I had the opportunity to be with two different CEOs of major organizations this week. The two events afforded me the opportunity to interact with each for an extended time. While this is certainly not the first time that I have interacted with CEOs, it might be the first time that I was with two different CEOs on two consecutive days.
While very different in style, what I experienced were two people who deeply care about their respective organizations, especially the people. They were down to earth, easy to talk with and presented as just “regular folk.” You might say, “That’s not unusual. Many CEOs are probably caring and easy to talk with.” You are probably right.
The reason I think this is noteworthy to write about is that my experience with the people who support CEOs or very senior leaders is that they often type-cast them very differently. There is often some trepidation when interacting with the C-Suite and some degree of super-humanizing them. They will talk about higher-ups as if they are programmed or wired in a particular way, lacking the human frailties that all others possess. They characterize them as perfect, having all the “right” answers and therefore are not to be challenged (If not explicit, this is certainly often implied). We can spend inordinate amounts of time preparing for a 30-minute meeting with someone in the C-suite.
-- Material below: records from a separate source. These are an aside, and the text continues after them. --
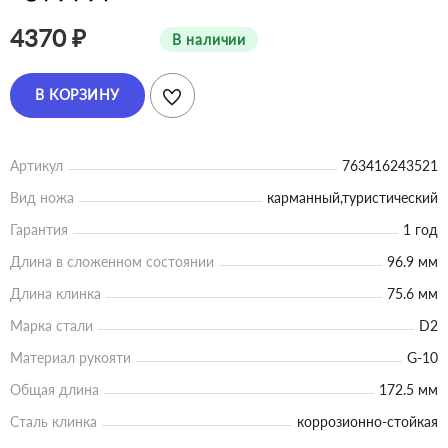
4370 ₽
В наличии
В КОРЗИНУ
Артикул
763416243521
Вид ножа
карманный,туристический
Гарантия
1 год
Длина в сложенном состоянии
96.9 мм
Длина клинка
75.6 мм
Марка стали
D2
Материал рукояти
G-10
Общая длина
172.5 мм
Сталь клинка
коррозионно-стойкая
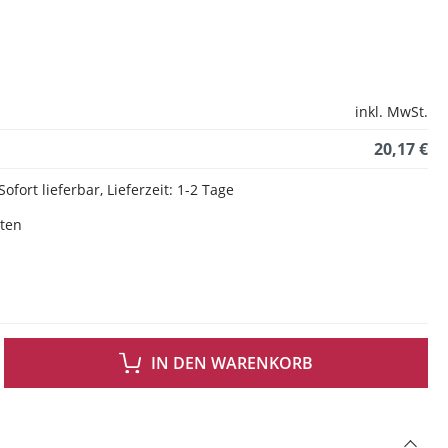
inkl. MwSt.
20,17 €
Sofort lieferbar, Lieferzeit: 1-2 Tage
sten
 GEWÜNSCHTEN WERT EIN ODER BENUTZE DIE SCHALTFLÄCHEN UM DIE ANZAH
IN DEN WARENKORB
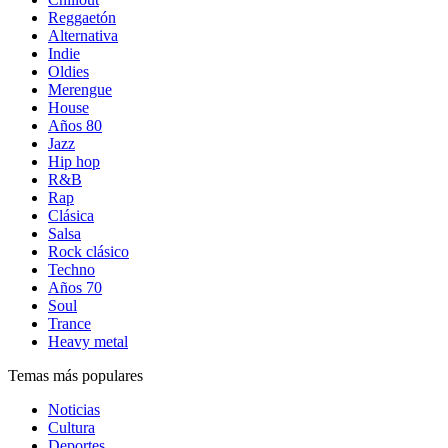
Reggaetón
Alternativa
Indie
Oldies
Merengue
House
Años 80
Jazz
Hip hop
R&B
Rap
Clásica
Salsa
Rock clásico
Techno
Años 70
Soul
Trance
Heavy metal
Temas más populares
Noticias
Cultura
Deportes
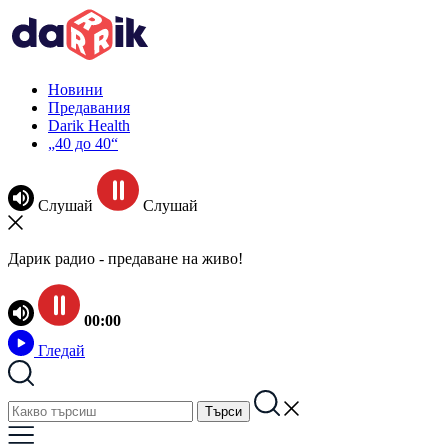
Новини
Предавания
Darik Health
„40 до 40“
Слушай
Слушай
Дарик радио - предаване на живо!
00:00
Гледай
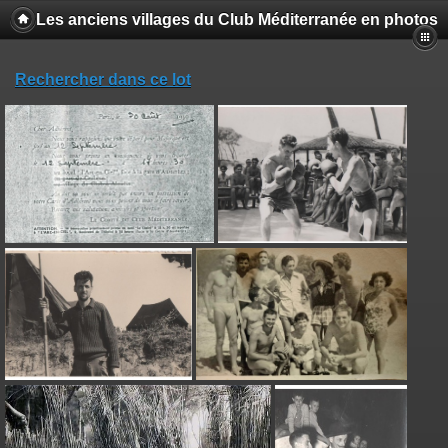
Les anciens villages du Club Méditerranée en photos
Rechercher dans ce lot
It is not unusual to spend 16-20 hours developing just the right message to carry to the top. There can be at least three levels of approval—if not more—and 99% of the time, the material will still be in draft form hours before the meeting.
In my 30-plus years in business, I would be wealthy if I had $100 for every time somebody said, “we can’t take “bad news upstairs” (or some variation of this). We have to “spin” it (whatever it is) in a positive way for the senior leaders, as if they are programmed to only receive “happy reports”. If I had $50 for every time someone said, “Our culture is like X, and the leaders only respond to Y,” I would be among the super-rich. Most organizations are perpetually in the process of culture change. They claim to be evolving to be more innovative, or more customer focused, or more flexible or more something. If that if the case, you would think that senior leaders would not want those who support them to only tell them what they think they want to hear and in a way that they think they want to hear it. You would think that senior leaders would want to be challenged and would want to know the real deal, not couched in “corporate-communication speak.”
I guess those who are not senior leaders believe that if they misstep, they might get type-cast or stereotyped, and it could be a career breaker. I would also guess that most senior leaders were at one point more junior in the organization and perhaps behaved in the same way when dealing with superiors. I wonder, if more junior folks really believed that “leaders are people too” and more senior folks understood that they are “super-humanized”, would there be more authenticity in these relationships?